Teleology and porosity

Robert Musil observed in A Man Without Qualities that ‘it would be an uncanny world if events simply slunk off’ without some final confirmation that they had truly happened. Historian Achim Landwehr argues that this all-too human desire for neat endings shapes dominant historical narratives, which are structured by teleological assumptions. Because beginnings are only recognizable retrospectively, ‘the end is the beginning of historical narration’.

From Hegel and Marx to Spengler and Fukuyama, modern historiography imagines history in reverse as a progression toward some final resolution. The discourse of the Anthropocene reproduces this logic, presenting climate crisis as both an apocalyptic endpoint and the culmination of modernity’s faith in progress. Yet it is precisely these ‘collective singular, unilinear, causal-logical and teleological’ forms of historical narration that helped produce the Anthropocene itself.

At the same time, the Anthropocene destabilizes such narratives because ecological crisis unfolds across vast and overlapping temporal scales that resist linear storytelling. To rethink this problem, Landwehr turns to the idea of ‘porosity’ developed by German intellectuals living in Naples during the hyperinflation crisis of the 1920s.

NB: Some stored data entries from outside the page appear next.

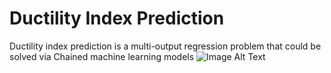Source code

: # Ductility Index Prediction
Ductility index prediction is a multi-output regression problem that could be solved via Chained machine learning models
![Image Alt Text](Study_flow.png)
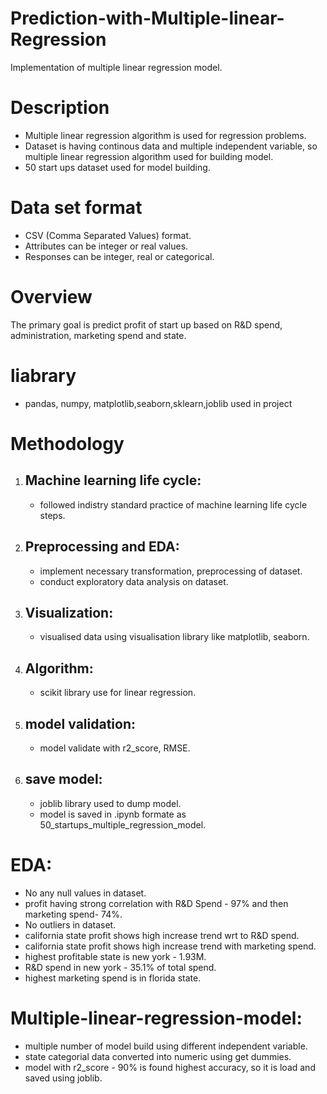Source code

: # Prediction-with-Multiple-linear-Regression
Implementation of multiple linear regression model.

# Description
* Multiple linear regression algorithm is used for regression problems.
* Dataset is having continous data and multiple independent variable, so multiple linear regression algorithm used for building model.
* 50 start ups dataset used for model building.

# Data set format
* CSV (Comma Separated Values) format.
* Attributes can be integer or real values.
* Responses can be integer, real or categorical.

# Overview
The primary goal is predict profit of start up based on R&D spend, administration, marketing spend and state.

# liabrary 
* pandas, numpy, matplotlib,seaborn,sklearn,joblib used in project

# Methodology
1. ## Machine learning life cycle:
   - followed indistry standard practice of machine learning life cycle steps.
2. ## Preprocessing and EDA:
   - implement necessary transformation, preprocessing of dataset.
   - conduct exploratory data analysis on dataset.
3. ## Visualization:
   - visualised data using visualisation library like matplotlib, seaborn.
4. ## Algorithm:
   - scikit library use for linear regression.
5. ## model validation:
   - model validate with r2_score, RMSE.
6. ## save model:
   - joblib library used to dump model.
   - model is saved in .ipynb formate as 50_startups_multiple_regression_model.
# EDA:
- No any null values in dataset.
- profit having strong correlation with R&D Spend - 97% and then marketing spend- 74%.
- No outliers in dataset.
- california state profit shows high increase trend wrt to R&D spend.
- california state profit shows high increase trend with marketing spend.
- highest profitable state is new york - 1.93M.
- R&D spend in new york - 35.1% of total spend.
- highest marketing spend is in florida state.
  
# Multiple-linear-regression-model:
- multiple number of model build using different independent variable.
- state categorial data converted into numeric using get dummies.
- model with r2_score - 90% is found highest accuracy, so it is load and saved using joblib.
  
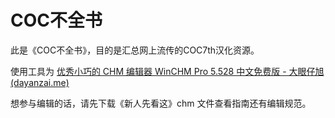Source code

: # COC不全书

此是《COC不全书》，目的是汇总网上流传的COC7th汉化资源。

使用工具为
[优秀小巧的 CHM 编辑器 WinCHM Pro 5.528 中文免费版 - 大眼仔旭 (dayanzai.me)](http://www.dayanzai.me/winchm.html)

想参与编辑的话，请先下载《新人先看这》chm 文件查看指南还有编辑规范。

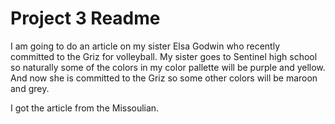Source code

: <h1>Project 3 Readme</h1>
<p>I am going to do an article on my sister Elsa Godwin who recently committed to the Griz for volleyball. My sister goes to Sentinel high school so naturally some of the colors in my color pallette will be purple and yellow. And now she is committed to the Griz so some other colors will be maroon and grey.</p>
<p>I got the article from the Missoulian.</p>
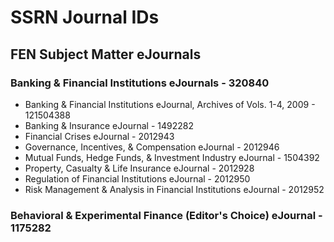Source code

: # SSRN Journal IDs

## FEN Subject Matter eJournals
### Banking & Financial Institutions eJournals - 320840
* Banking & Financial Institutions eJournal, Archives of Vols. 1-4, 2009 - 121504388
* Banking & Insurance eJournal - 1492282
* Financial Crises eJournal - 2012943
* Governance, Incentives, & Compensation eJournal - 2012946
* Mutual Funds, Hedge Funds, & Investment Industry eJournal - 1504392
* Property, Casualty & Life Insurance eJournal - 2012928
* Regulation of Financial Institutions eJournal - 2012950
* Risk Management & Analysis in Financial Institutions eJournal - 2012952
### Behavioral & Experimental Finance (Editor's Choice) eJournal - 1175282
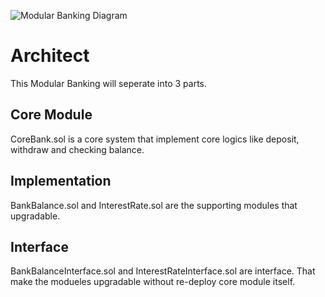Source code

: ![Modular Banking Diagram](https://github.com/kulapio/EthereumWorkshop/blob/master/Smart%20contract/Modular%20Banking/Modular%20Banking%20Diagram.png?raw=true)


# Architect
This Modular Banking will seperate into 3 parts.

## Core Module
CoreBank.sol is a core system that implement core logics like deposit, withdraw and checking balance.

## Implementation
BankBalance.sol and InterestRate.sol are the supporting modules that upgradable.

## Interface
BankBalanceInterface.sol and InterestRateInterface.sol are interface. That make the modueles upgradable without re-deploy core module itself.
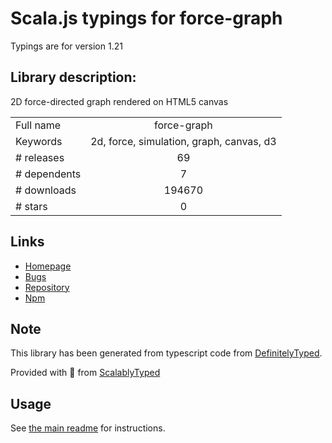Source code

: 
# Scala.js typings for force-graph

Typings are for version 1.21

## Library description:
2D force-directed graph rendered on HTML5 canvas

|                    |                 |
| ------------------ | :-------------: |
| Full name          | force-graph |
| Keywords           | 2d, force, simulation, graph, canvas, d3 |
| # releases         | 69 |
| # dependents       | 7 |
| # downloads        | 194670 |
| # stars            | 0 |

## Links
- [Homepage](https://github.com/vasturiano/force-graph)
- [Bugs](https://github.com/vasturiano/force-graph/issues)
- [Repository](https://github.com/vasturiano/force-graph)
- [Npm](https://www.npmjs.com/package/force-graph)
    


## Note
This library has been generated from typescript code from [DefinitelyTyped](https://definitelytyped.org).

Provided with :purple_heart: from [ScalablyTyped](https://github.com/oyvindberg/ScalablyTyped)

## Usage
See [the main readme](../../readme.md) for instructions.


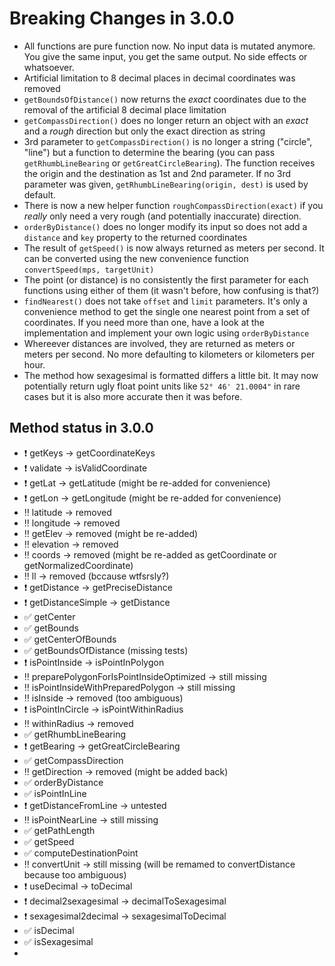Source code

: # Breaking Changes in 3.0.0

-   All functions are pure function now. No input data is mutated anymore. You give the same input, you get the same output. No side effects or whatsoever.
-   Artificial limitation to 8 decimal places in decimal coordinates was removed
    <!-- -   `sexagesimal2decimal` was renamed to `sexagesimalToDecimal` -->
-   `getBoundsOfDistance()` now returns the _exact_ coordinates due to the removal of the artificial 8 decimal place limitation
-   `getCompassDirection()` does no longer return an object with an _exact_ and a _rough_ direction but only the exact direction as string
-   3rd parameter to `getCompassDirection()` is no longer a string ("circle", "line") but a function to determine the bearing (you can pass `getRhumbLineBearing` or `getGreatCircleBearing`). The function receives the origin and the destination as 1st and 2nd parameter. If no 3rd parameter was given, `getRhumbLineBearing(origin, dest)` is used by default.
-   There is now a new helper function `roughCompassDirection(exact)` if you _really_ only need a very rough (and potentially inaccurate) direction.
-   `orderByDistance()` does no longer modify its input so does not add a `distance` and `key` property to the returned coordinates
-   The result of `getSpeed()` is now always returned as meters per second. It can be converted using the new convenience function `convertSpeed(mps, targetUnit)`
-   The point (or distance) is no consistently the first parameter for each functions using either of them (it wasn't before, how confusing is that?)
-   `findNearest()` does not take `offset` and `limit` parameters. It's only a convenience method to get the single one nearest point from a set of coordinates. If you need more than one, have a look at the implementation and implement your own logic using `orderByDistance`
-   Whereever distances are involved, they are returned as meters or meters per second. No more defaulting to kilometers or kilometers per hour.
-   The method how sexagesimal is formatted differs a little bit. It may now potentially return ugly float point units like `52° 46' 21.0004"` in rare cases but it is also more accurate then it was before.

## Method status in 3.0.0

-   ❗ getKeys -> getCoordinateKeys
-   ❗ validate -> isValidCoordinate
-   ❗ getLat -> getLatitude (might be re-added for convenience)
-   ❗ getLon -> getLongitude (might be re-added for convenience)
-   ‼ latitude -> removed
-   ‼ longitude -> removed
-   ‼ getElev -> removed (might be re-added)
-   ‼ elevation -> removed
-   ‼ coords -> removed (might be re-added as getCoordinate or getNormalizedCoordinate)
-   ‼ ll -> removed (bccause wtfsrsly?)
-   ❗ getDistance -> getPreciseDistance
-   ❗ getDistanceSimple -> getDistance
-   ✅ getCenter
-   ✅ getBounds
-   ✅ getCenterOfBounds
-   ✅ getBoundsOfDistance (missing tests)
-   ❗ isPointInside -> isPointInPolygon
-   ‼ preparePolygonForIsPointInsideOptimized -> still missing
-   ‼ isPointInsideWithPreparedPolygon -> still missing
-   ‼ isInside -> removed (too ambiguous)
-   ❗ isPointInCircle -> isPointWithinRadius
-   ‼ withinRadius -> removed
-   ✅ getRhumbLineBearing
-   ❗ getBearing -> getGreatCircleBearing
-   ✅ getCompassDirection
-   ‼ getDirection -> removed (might be added back)
-   ✅ orderByDistance
-   ✅ isPointInLine
-   ❗ getDistanceFromLine -> untested
-   ‼ isPointNearLine -> still missing
-   ✅ getPathLength
-   ✅ getSpeed
-   ✅ computeDestinationPoint
-   ‼ convertUnit -> still missing (will be remamed to convertDistance because too ambiguous)
-   ❗ useDecimal -> toDecimal
-   ❗ decimal2sexagesimal -> decimalToSexagesimal
-   ❗ sexagesimal2decimal -> sexagesimalToDecimal
-   ✅ isDecimal
-   ✅ isSexagesimal
-
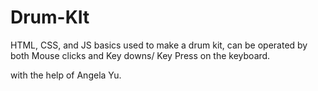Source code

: # Drum-KIt
HTML, CSS, and JS basics used to make a drum kit, can be operated by both Mouse clicks and Key downs/ Key Press on the keyboard.

with the help of Angela Yu.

In their writings, Naples appeared porous because boundaries between public and private, old and new, constantly dissolved into one another.

For Landwehr, porosity becomes a model for ‘a mode of thinking that is anti-systematic and open to interpretative connections’: rather than treating epochs as sealed and linear, historians should recognize that temporalities overlap and persist within one another. He therefore advocates a more descriptive, ‘nebulous historiography’ with a focus on surface-level complexity and open-endedness rather than coherence and closure.